I used to feel homesick a lot when I was first living in Montana.
I would kind of dive into the feeling, longing so hard to just feel fine sand beneath my feet and smell fishy, minerally sea air.
To walk across dry, crackling good smelling eucalyptus leaves and be in the harsh Australian sun, mildly wary of snakes and feeling the skin on my neck crisp.
Now the homesick feelings have tapered off, partly because I’m pretty used to coming and going, and partly because I have two kids and a lot less time to think!
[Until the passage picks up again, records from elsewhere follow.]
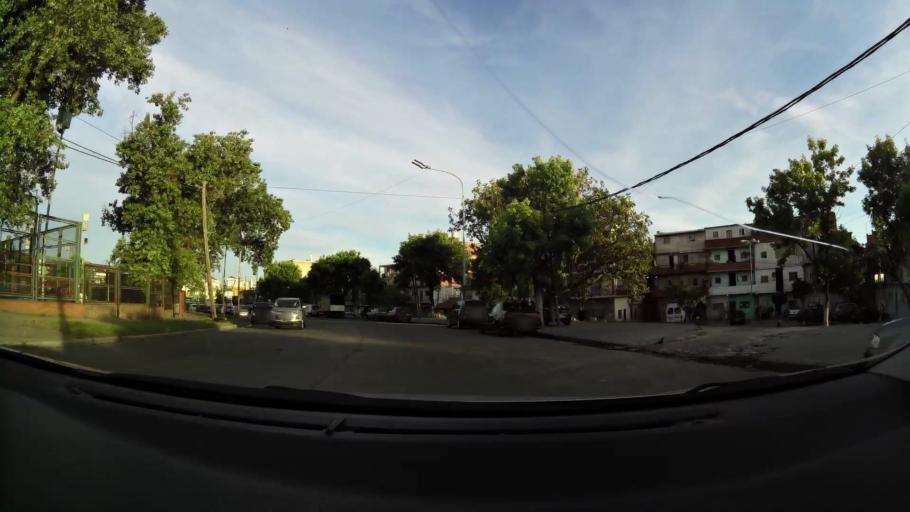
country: AR
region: Buenos Aires F.D.
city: Villa Lugano
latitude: -34.6437
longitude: -58.4431
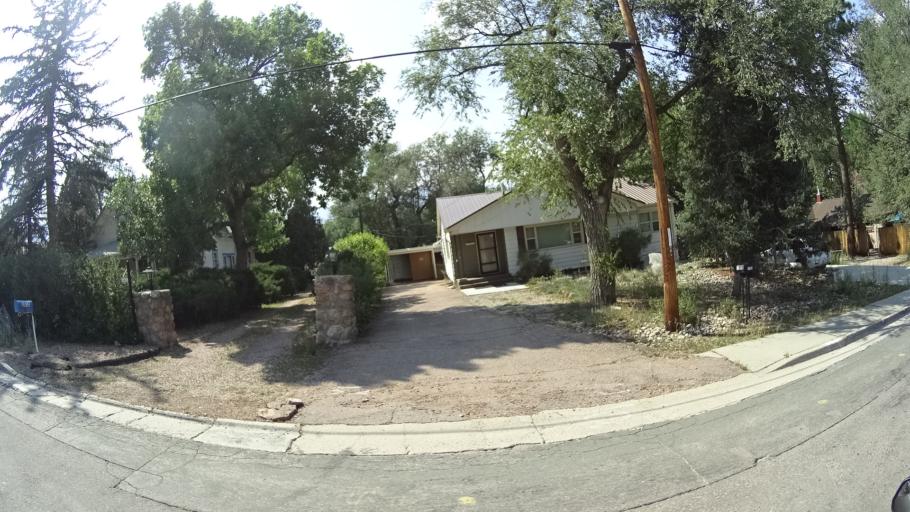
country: US
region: Colorado
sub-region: El Paso County
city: Colorado Springs
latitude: 38.8046
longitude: -104.8282
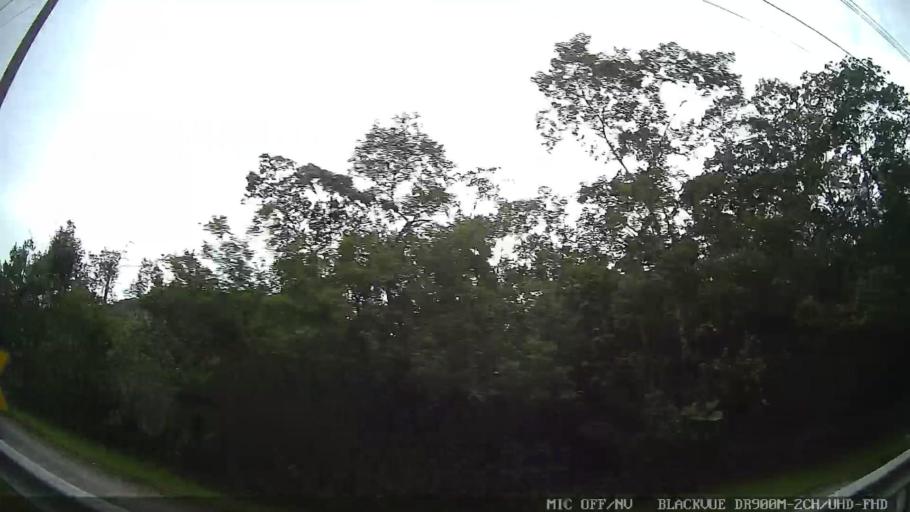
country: BR
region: Sao Paulo
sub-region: Caraguatatuba
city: Caraguatatuba
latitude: -23.5854
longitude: -45.4561
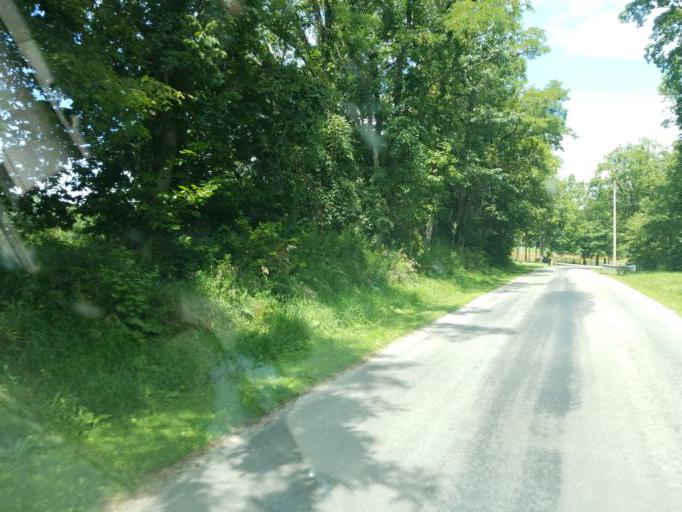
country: US
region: Ohio
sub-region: Delaware County
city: Sunbury
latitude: 40.2651
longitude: -82.8430
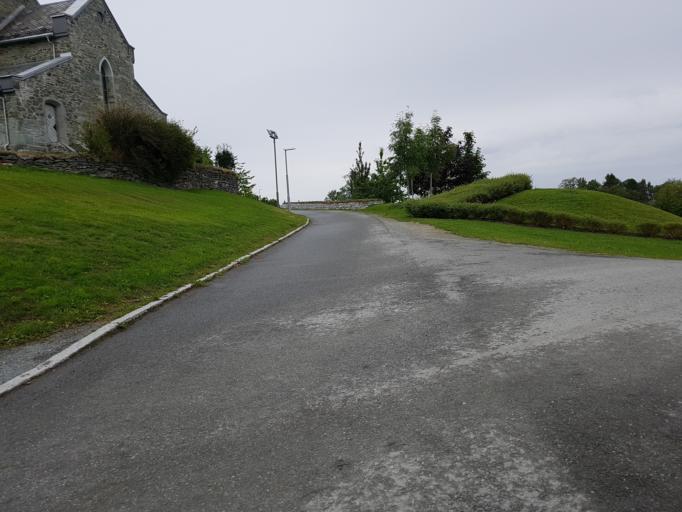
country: NO
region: Sor-Trondelag
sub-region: Trondheim
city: Trondheim
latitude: 63.4045
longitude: 10.3714
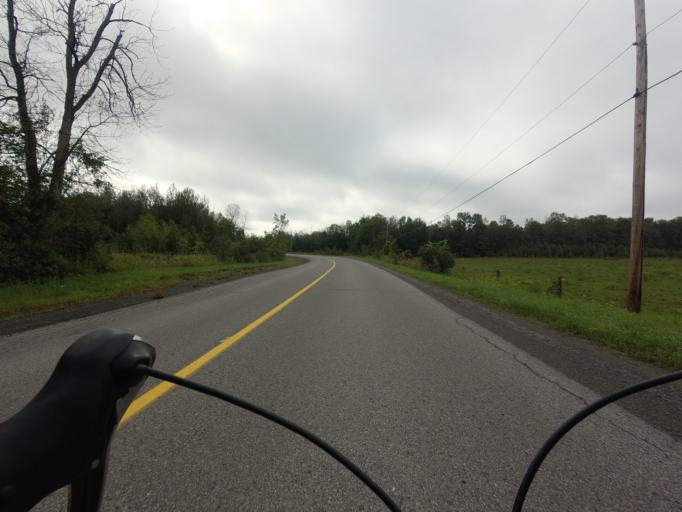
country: CA
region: Ontario
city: Bells Corners
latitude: 45.0696
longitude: -75.7315
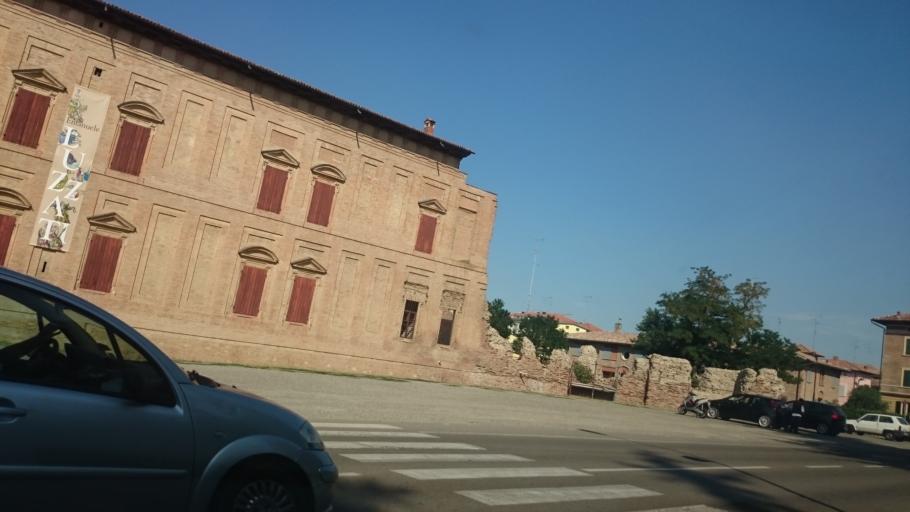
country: IT
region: Emilia-Romagna
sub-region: Provincia di Reggio Emilia
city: Scandiano
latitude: 44.5977
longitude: 10.6868
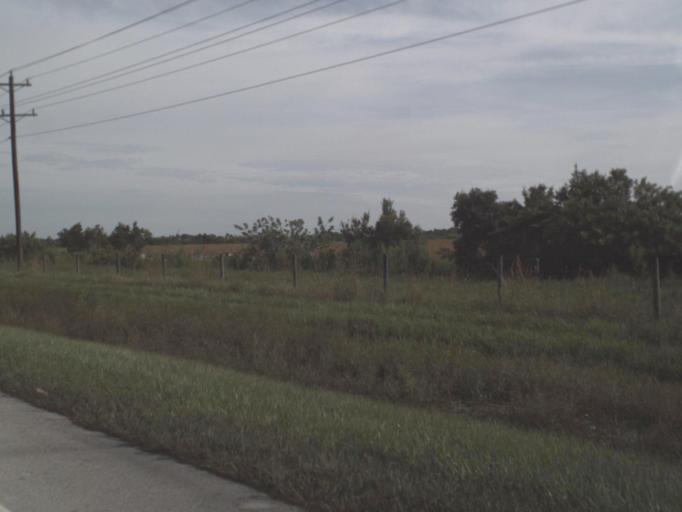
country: US
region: Florida
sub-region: Lee County
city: Fort Myers Shores
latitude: 26.7598
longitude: -81.7608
But it still sneaks up on me sometimes …
We were in Missoula visiting friends and picking my father in law up from the airport last weekend and I walked down to the Good Food Store, a huge organic grocer down the street.
It took me long seconds to figure out that the cashier was Australian. She just sounded funny – I thought maybe she was deaf.
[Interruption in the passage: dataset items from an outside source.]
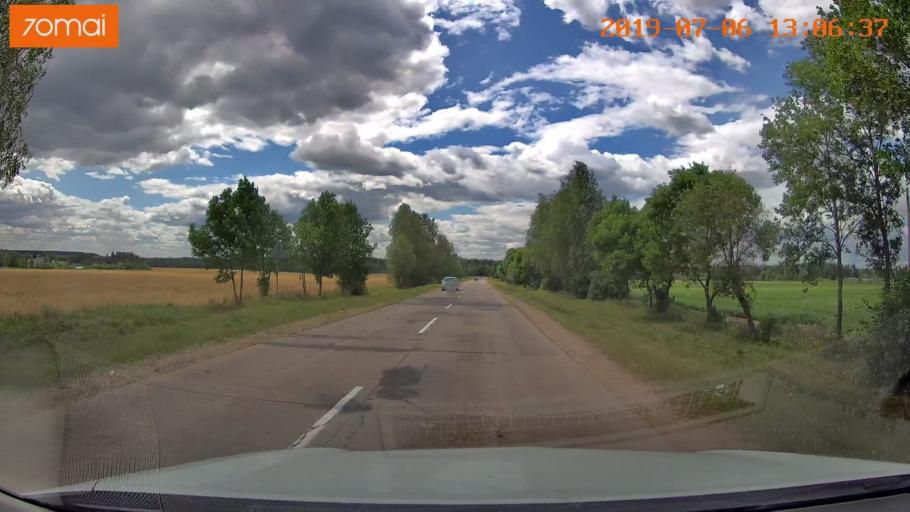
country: BY
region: Minsk
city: Dzyarzhynsk
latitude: 53.6796
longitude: 27.0508
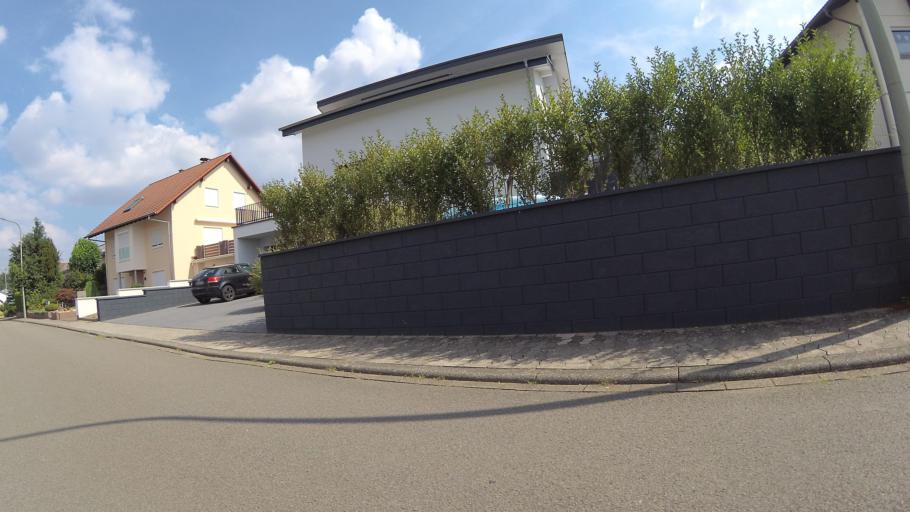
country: DE
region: Rheinland-Pfalz
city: Contwig
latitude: 49.2559
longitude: 7.4254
When I realized, I asked her “are you Australian?” and she said, without looking up, and in a tired voice “yep, good guess.”
And then I said something, a simple communication: “I have some bags” and her head bolted up and she said “are YOU Australian?” and we looked at each other for a second. I was so happy in that moment. To see yourself in someone else – a stranger. What a powerful force national identity is.
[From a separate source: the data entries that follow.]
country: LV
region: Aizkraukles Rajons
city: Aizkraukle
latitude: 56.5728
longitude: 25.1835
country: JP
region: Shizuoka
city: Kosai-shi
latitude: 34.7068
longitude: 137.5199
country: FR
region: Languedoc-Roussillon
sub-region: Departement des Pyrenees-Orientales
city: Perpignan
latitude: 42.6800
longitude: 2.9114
I wanted to hang around and listen to her talk to people, but that would have been weird, so we quickly established that she was from Tassie and I from the South Coast of NSW and I loaded my bags and walked away.
I do, of course, talk to my family sometimes. And every year, we have had at least two visitors from Australia, so I hear the accent. But it’s different when it’s people you know, and know well.
So sometimes I call our Australian bank or the mortgage company. Usually, there is a reason, like a blocked bank card, but sometimes I call for an account balance I can access online in two seconds.
And when the recorded ad reel begins in a broad Aussie accent, I relax. When the sales rep answers, I melt further, allowing my voice to flatten, the ends of words to run into one another.
I cut my words in half and relish it. I say ‘dodgy’ and ‘I reckon’, try to work in ‘shed’, ‘ute’, ‘relo’s’ and ‘veranda’. For a five minute conversation with Kirsty from St George, I am so Australian it hurts.
Then I hang up and step out into early spring.
Sleet/snow/rain is falling – what the weather stations quaintly call “a wintry mix.”
Thin slashes of icy slush hit my face and I breathe in the grey light. I am here, I am choosing to be here with Haak and our Montana family and I know now that even this wintry weather will soon bring spring.